The 3-foot (0.91-meter) model of the USS Enterprise was used in the show's original pilot episode as well as the opening credits of the resulting TV series, and was the prototype for the 11-foot (3-meter) version featured in the series' episodes. The larger model is on display at the Smithsonian's National Air and Space Museum.

The original “Star Trek” television series, which aired in the late 1960s, kicked off an ever-expanding multiverse of cultural phenomena, with TV and movie spinoffs and conventions where a fanbase of zealous and devoted Trekkies can't get enough of memorabilia.

This USS Enterprise model would easily sell for more than $1 million at auction, but really “it’s priceless," Maddalena said.

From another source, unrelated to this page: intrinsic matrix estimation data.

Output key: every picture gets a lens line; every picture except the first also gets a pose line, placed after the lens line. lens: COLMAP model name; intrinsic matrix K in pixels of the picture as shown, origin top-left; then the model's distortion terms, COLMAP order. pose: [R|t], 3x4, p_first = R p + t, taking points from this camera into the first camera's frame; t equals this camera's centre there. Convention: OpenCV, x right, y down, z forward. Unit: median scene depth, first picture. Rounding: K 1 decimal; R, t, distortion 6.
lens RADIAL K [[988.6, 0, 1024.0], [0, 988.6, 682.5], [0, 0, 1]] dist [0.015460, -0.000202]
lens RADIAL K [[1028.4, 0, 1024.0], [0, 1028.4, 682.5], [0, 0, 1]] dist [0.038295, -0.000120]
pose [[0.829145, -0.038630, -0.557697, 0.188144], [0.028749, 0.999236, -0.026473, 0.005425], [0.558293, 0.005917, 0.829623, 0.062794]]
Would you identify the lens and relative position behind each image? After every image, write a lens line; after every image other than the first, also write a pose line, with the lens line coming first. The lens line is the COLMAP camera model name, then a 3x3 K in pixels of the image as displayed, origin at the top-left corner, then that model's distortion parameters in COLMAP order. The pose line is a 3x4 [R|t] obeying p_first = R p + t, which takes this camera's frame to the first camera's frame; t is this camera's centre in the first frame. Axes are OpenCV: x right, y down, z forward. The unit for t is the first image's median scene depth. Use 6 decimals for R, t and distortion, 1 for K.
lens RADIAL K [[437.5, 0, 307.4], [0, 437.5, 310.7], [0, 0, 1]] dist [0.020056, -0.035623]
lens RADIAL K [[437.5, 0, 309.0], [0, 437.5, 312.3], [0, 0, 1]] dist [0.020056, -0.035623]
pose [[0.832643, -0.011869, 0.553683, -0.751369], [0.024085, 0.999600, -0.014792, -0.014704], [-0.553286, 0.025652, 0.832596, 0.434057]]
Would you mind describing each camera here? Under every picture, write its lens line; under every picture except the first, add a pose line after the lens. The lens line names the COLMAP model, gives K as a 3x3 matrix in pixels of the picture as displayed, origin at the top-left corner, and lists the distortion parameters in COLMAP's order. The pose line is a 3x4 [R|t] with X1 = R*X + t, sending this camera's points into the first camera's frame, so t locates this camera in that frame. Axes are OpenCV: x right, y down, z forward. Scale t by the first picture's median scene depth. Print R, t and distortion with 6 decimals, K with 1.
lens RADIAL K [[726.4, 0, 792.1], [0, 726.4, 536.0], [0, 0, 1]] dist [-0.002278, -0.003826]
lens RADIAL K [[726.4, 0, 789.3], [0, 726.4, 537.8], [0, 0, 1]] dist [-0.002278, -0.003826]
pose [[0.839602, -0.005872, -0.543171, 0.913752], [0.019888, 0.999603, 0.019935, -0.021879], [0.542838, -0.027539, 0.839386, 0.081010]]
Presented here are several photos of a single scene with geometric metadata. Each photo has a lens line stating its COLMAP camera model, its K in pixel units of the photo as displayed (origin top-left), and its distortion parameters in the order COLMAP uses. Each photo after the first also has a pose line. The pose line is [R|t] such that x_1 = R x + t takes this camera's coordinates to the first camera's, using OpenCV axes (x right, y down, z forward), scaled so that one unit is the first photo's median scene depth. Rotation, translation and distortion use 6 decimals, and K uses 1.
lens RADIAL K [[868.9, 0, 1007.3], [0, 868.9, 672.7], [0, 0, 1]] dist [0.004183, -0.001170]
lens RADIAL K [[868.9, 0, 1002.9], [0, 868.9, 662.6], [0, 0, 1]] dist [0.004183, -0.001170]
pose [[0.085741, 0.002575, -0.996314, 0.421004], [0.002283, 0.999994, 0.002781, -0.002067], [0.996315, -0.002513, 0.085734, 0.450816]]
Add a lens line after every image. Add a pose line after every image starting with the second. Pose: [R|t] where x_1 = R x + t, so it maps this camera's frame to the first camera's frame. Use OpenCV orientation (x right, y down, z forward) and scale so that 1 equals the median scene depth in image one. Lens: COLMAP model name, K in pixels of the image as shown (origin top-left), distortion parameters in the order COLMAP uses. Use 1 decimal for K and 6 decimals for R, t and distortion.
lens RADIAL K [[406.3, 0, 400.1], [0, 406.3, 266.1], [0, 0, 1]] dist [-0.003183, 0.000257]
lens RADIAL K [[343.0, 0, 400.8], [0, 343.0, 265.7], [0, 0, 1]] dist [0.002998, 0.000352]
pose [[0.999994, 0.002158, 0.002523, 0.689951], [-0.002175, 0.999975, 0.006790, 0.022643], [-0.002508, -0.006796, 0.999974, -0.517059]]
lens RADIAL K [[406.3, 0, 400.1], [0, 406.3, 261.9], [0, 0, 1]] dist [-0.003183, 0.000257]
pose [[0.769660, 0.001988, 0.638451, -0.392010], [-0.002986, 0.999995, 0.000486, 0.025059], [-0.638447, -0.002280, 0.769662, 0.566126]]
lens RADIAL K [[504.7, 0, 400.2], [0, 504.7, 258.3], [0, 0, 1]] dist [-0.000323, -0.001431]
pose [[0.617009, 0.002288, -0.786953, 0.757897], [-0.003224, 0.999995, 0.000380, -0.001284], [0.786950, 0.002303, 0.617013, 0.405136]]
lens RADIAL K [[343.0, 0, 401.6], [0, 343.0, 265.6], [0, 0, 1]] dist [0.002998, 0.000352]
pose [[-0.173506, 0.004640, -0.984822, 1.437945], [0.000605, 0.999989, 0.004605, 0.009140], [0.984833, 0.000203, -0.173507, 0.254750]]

“It could sell for any amount and I wouldn’t be surprised because of what it is," he said. “It is truly a cultural icon.”

Roddenberry, who was just a young boy when the model went missing, said he has spotty memories of it, “almost a deja vu.” He said it wasn't something he'd thought much about until people began contacting him after it appeared on eBay.

“I don't think I really, fully comprehended at first that this was the first Enterprise ever created,” he said.

He said he has no idea if there was something nefarious behind the disappearance all those decades ago or if it was just mistakenly lost, but it would be interesting to find out more about what happened.

“This piece is incredibly important and it has its own story and this would be a great piece of the story,” Roddenberry said.

Thankfully, he said, the discovery has cleared up one rumor: That it was destroyed because as a young boy, he'd thrown it into a pool.

“Finally I’m vindicated after all these years," he said with a laugh.